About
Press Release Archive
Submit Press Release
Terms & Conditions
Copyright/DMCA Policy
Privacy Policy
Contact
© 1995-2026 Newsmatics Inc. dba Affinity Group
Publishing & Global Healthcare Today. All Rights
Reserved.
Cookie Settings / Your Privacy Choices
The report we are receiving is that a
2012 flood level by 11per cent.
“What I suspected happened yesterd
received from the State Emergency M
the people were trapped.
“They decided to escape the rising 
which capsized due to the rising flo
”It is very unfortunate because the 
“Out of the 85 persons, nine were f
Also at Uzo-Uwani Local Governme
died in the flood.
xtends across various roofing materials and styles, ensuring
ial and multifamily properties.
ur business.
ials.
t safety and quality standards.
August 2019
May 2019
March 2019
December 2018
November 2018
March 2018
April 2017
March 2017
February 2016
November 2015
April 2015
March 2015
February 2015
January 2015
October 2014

==

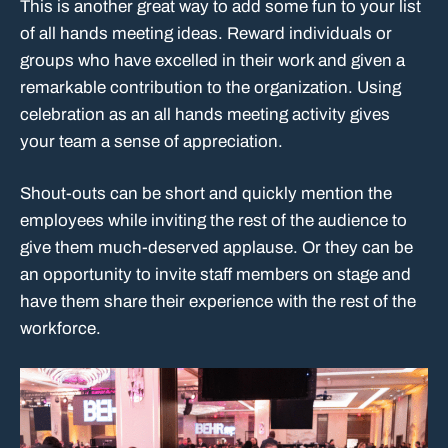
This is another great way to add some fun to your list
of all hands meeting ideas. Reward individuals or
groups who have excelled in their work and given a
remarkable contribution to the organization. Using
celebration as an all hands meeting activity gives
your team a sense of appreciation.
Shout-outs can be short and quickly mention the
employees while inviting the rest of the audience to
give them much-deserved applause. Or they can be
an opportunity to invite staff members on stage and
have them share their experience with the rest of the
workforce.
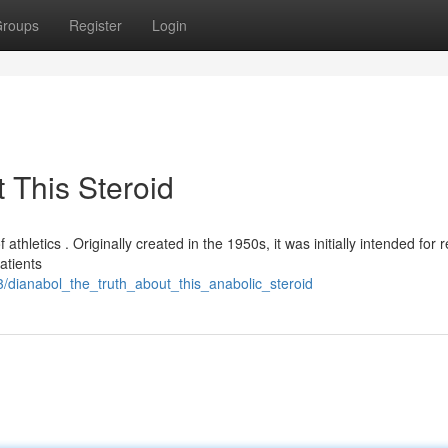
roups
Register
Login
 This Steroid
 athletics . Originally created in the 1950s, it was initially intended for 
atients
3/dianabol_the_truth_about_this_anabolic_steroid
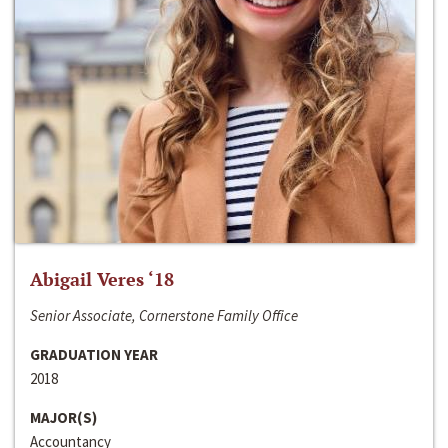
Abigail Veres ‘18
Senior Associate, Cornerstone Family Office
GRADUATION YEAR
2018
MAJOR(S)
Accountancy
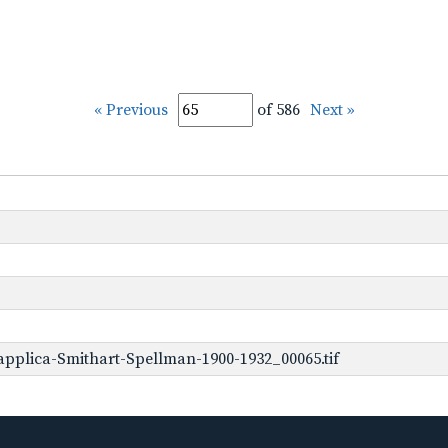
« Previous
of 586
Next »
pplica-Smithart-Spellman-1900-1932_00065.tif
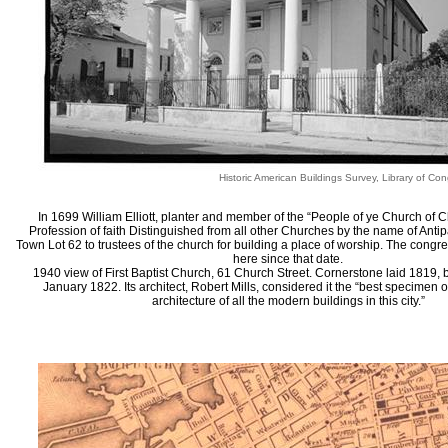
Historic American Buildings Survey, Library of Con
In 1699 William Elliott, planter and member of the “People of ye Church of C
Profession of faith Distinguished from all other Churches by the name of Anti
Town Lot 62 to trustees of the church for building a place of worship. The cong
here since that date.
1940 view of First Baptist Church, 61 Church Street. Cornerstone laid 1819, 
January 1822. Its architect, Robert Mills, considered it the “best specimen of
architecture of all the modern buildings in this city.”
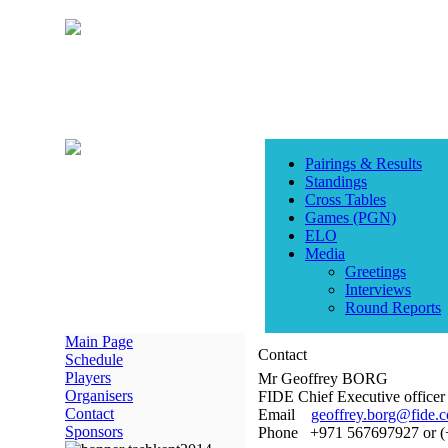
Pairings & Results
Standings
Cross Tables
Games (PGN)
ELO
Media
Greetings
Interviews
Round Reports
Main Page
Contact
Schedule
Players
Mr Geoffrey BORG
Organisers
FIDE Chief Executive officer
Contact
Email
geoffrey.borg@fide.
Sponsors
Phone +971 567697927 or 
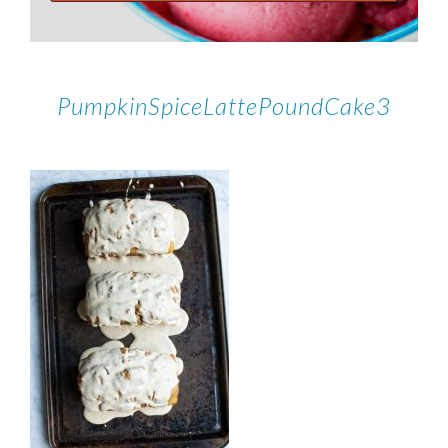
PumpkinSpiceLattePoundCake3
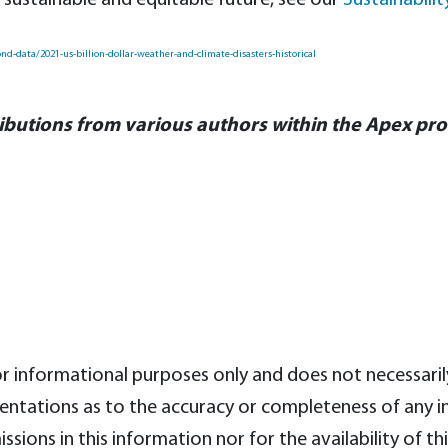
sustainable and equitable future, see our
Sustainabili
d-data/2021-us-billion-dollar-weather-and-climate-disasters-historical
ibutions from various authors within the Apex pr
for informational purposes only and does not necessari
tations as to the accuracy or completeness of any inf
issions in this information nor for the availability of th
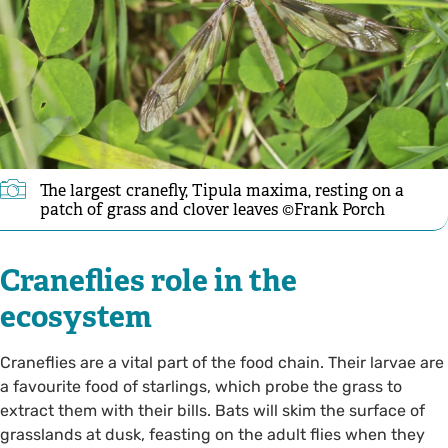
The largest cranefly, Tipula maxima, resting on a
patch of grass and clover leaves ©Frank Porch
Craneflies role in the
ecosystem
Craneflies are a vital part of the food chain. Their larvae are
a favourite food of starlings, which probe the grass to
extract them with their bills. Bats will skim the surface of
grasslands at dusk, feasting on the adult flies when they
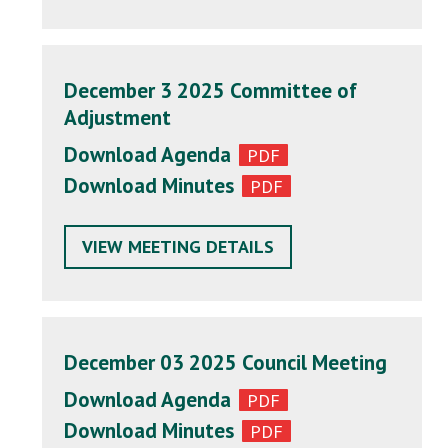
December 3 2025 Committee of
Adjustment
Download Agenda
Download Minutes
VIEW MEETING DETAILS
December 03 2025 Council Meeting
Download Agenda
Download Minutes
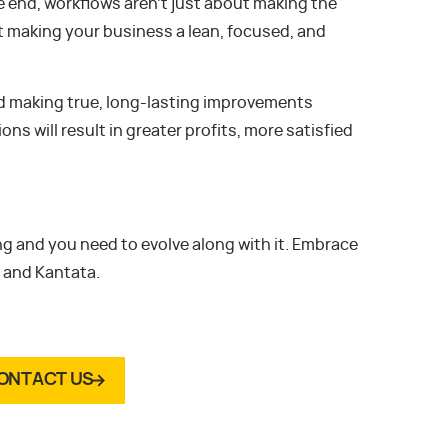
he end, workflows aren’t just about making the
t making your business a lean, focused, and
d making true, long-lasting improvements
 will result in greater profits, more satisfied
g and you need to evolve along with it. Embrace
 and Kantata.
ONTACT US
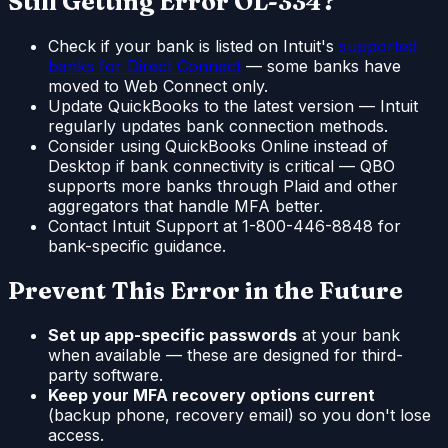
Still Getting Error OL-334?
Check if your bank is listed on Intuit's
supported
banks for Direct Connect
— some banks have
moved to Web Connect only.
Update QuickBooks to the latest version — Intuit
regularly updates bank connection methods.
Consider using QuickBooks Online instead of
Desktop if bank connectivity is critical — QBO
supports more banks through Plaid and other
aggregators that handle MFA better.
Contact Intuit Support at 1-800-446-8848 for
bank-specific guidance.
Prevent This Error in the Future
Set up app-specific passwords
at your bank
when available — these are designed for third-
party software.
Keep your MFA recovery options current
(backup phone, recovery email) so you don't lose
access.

WHAT THE EXERCISE ASKS: From the entries above, return each line with the word "Error" in it.

FINISHED EXERCISE:
Still Getting Error OL-334?
Prevent This Error in the Future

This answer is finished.